Kedepan yang dibutuhkan Kota Tebing­tinggi menuju Kota MICE diantaranya, perlu dibangun gedung pertemuan yang repre­sentatif berupa convention centre tempat dimana orang-orang yang terkait dengan akti­vitas KSN Kuala Tanjung dan KEK Sei Mang­ke serta dari kawasan sekitarnya untuk mela­kukan pertemuan-pertemuan, seperti seminar, kongres, lokakarya, rapat dan  workshop

Pertumbuhan ekonomi Kota Sedang di Indonesia turut menentukan pertumbuhan ekonomi secara Nasional, lebih besar kontribusinya jika dibandingkan dengan pertumbuhan ekonomi Kota Metropolitan.
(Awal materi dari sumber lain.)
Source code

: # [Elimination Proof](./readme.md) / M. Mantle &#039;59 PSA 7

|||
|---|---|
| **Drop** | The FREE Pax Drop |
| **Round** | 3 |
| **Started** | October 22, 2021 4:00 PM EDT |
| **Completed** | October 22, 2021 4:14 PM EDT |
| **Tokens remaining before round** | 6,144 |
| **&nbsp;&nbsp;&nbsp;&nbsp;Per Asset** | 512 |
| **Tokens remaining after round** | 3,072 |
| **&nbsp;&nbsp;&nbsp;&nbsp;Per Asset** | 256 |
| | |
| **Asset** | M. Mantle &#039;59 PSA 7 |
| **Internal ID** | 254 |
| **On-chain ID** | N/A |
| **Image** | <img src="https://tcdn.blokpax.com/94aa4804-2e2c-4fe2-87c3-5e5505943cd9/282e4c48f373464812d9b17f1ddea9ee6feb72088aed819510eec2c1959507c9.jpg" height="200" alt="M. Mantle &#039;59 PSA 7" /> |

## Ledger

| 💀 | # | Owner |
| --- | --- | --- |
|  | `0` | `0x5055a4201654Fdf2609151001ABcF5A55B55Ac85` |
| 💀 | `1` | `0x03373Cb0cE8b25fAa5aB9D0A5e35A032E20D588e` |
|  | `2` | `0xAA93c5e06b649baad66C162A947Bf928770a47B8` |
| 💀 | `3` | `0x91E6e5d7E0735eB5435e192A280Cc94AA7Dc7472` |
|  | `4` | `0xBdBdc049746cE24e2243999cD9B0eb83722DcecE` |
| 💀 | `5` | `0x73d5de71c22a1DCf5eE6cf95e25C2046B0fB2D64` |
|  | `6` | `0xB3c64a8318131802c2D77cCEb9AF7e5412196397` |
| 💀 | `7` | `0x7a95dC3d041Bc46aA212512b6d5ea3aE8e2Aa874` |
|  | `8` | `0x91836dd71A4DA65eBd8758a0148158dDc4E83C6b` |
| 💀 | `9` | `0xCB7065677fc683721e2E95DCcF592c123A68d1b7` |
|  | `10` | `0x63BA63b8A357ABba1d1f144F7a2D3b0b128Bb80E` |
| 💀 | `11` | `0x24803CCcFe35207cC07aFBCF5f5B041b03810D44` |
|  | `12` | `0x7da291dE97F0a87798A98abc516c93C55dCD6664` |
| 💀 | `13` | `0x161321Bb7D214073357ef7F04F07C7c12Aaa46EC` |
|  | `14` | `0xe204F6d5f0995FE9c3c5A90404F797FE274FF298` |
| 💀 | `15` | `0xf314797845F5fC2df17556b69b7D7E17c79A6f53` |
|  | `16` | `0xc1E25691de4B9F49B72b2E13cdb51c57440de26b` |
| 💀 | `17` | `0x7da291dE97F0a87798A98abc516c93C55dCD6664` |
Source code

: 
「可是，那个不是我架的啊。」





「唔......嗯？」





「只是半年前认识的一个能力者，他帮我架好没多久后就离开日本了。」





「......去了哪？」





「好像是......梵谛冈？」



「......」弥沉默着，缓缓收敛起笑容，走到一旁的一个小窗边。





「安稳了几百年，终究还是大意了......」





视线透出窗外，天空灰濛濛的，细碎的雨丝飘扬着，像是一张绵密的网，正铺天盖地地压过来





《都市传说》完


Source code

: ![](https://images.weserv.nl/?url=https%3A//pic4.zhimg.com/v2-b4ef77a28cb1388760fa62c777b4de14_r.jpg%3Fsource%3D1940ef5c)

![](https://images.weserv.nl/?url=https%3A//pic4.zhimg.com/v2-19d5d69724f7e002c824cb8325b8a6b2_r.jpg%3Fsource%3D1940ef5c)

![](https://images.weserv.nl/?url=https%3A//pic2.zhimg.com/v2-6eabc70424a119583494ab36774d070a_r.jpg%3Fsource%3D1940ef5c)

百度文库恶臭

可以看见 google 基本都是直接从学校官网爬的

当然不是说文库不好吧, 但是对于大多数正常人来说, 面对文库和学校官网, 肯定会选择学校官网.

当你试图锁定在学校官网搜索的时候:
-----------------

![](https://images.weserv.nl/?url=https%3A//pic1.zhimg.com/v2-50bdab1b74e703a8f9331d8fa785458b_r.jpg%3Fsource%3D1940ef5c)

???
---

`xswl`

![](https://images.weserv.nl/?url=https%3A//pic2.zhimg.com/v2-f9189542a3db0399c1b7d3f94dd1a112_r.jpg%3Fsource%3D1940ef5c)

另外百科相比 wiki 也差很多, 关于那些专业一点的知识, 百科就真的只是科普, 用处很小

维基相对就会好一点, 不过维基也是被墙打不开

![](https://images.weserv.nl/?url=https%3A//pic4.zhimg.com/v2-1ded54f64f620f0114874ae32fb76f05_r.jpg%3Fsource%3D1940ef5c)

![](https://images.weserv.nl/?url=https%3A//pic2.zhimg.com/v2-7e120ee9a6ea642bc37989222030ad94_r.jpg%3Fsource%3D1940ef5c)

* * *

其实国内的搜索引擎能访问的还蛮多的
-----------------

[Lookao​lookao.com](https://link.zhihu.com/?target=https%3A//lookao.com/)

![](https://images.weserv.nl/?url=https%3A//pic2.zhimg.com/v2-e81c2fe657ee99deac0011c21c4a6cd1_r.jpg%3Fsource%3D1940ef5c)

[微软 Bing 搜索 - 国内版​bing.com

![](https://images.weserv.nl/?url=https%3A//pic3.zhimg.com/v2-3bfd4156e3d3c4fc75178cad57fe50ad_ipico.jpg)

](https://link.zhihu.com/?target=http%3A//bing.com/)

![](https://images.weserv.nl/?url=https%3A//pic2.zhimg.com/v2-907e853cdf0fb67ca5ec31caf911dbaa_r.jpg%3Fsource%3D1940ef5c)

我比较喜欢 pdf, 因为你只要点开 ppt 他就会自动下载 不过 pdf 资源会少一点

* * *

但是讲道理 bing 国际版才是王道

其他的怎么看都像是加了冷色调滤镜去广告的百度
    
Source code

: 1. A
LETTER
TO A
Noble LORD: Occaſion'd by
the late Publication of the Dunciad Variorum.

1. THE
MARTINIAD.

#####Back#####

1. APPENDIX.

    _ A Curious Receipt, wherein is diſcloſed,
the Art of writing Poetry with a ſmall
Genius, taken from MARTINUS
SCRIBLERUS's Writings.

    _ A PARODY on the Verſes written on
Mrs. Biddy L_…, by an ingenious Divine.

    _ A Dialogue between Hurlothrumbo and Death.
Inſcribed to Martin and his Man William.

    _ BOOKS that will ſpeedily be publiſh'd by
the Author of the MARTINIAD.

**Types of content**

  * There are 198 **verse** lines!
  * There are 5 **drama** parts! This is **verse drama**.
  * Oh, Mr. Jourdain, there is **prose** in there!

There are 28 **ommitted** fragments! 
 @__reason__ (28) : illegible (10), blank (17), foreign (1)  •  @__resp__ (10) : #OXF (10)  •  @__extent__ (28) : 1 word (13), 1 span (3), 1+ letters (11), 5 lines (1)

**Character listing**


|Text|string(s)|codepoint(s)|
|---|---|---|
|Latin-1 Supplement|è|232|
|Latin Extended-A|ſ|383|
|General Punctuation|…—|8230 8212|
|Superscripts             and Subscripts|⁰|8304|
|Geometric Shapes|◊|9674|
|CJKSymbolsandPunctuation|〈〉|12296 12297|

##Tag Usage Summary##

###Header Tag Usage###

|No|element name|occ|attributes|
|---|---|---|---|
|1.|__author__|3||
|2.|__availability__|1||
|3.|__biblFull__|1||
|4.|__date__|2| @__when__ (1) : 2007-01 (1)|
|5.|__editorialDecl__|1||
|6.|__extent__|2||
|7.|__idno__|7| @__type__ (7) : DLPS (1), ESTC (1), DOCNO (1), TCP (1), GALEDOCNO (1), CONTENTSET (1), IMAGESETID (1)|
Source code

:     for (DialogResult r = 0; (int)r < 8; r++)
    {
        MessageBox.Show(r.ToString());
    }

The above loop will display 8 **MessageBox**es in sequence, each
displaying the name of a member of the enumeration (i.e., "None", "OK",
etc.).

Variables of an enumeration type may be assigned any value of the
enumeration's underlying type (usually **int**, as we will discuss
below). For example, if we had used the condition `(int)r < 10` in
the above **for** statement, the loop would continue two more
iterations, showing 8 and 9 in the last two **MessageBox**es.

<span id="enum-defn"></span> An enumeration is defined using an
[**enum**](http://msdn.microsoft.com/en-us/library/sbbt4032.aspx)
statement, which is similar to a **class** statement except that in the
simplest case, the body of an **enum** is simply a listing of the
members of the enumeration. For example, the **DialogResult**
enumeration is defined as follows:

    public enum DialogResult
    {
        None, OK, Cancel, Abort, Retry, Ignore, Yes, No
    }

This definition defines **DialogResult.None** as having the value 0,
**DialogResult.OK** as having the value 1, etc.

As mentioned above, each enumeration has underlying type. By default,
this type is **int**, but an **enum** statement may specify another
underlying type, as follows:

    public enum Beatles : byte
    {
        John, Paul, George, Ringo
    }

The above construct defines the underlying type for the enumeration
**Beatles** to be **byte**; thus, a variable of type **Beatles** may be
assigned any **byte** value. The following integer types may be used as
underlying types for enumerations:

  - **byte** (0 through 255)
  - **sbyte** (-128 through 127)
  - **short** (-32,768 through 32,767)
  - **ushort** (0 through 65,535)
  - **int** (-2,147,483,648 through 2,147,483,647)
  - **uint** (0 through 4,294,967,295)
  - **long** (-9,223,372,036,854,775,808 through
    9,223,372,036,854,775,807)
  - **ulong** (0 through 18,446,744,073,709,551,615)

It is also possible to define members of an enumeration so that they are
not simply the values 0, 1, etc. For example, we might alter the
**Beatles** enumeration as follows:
Perlu melakukan optimalisasi peran Kota Sedang seperti Tebingtinggi juga dipro­yeksikan untuk menekan laju perpindahan penduduk (urbanisasi) yang jika tidak dikontrol melalui pembangunan berba­gaifasilitas agar memenuhi Standar Pelaya­nan Perkotaan (SPP) menuju Kota Layak Huni maka diprediksi arus urbanisasi akan semakin meningkat dari tahun ke tahun.

Alternatif solusi yang disampaikan di atas merupakan harapan ideal yang dibutuhkan Kota Tebingtinggi dalam kurun waktu lima tahun kedepan, seiring dibutuhkannya dukungan dalam mewujudkan Kota MICE. Langkah awal, dalam mewujudkan Kota Tebingtinggi sebagai pusat pelayanan jasa dan perdagangan menuju Kota MICE telah dituangkan dalam Kajian Teknokratis RPJMD yang akan ditindaklanjuti dengan penyusunan RPJMD Tahun 2017-2021.

Demikian pula kajian tentang arah kebija­kan untuk masa depan Kota Tebing­tinggi, akan dielaborasi dalam blue print opti­malisasi perannya dalam mendukung Kebija­kan Pembangunan Nasional melalui pendam­pingan Universitas Gadjah Mada Yogyakarta. Semoga semua ini bisa tercapai dan men­dapat dukungan dari Pemerintah Pusat.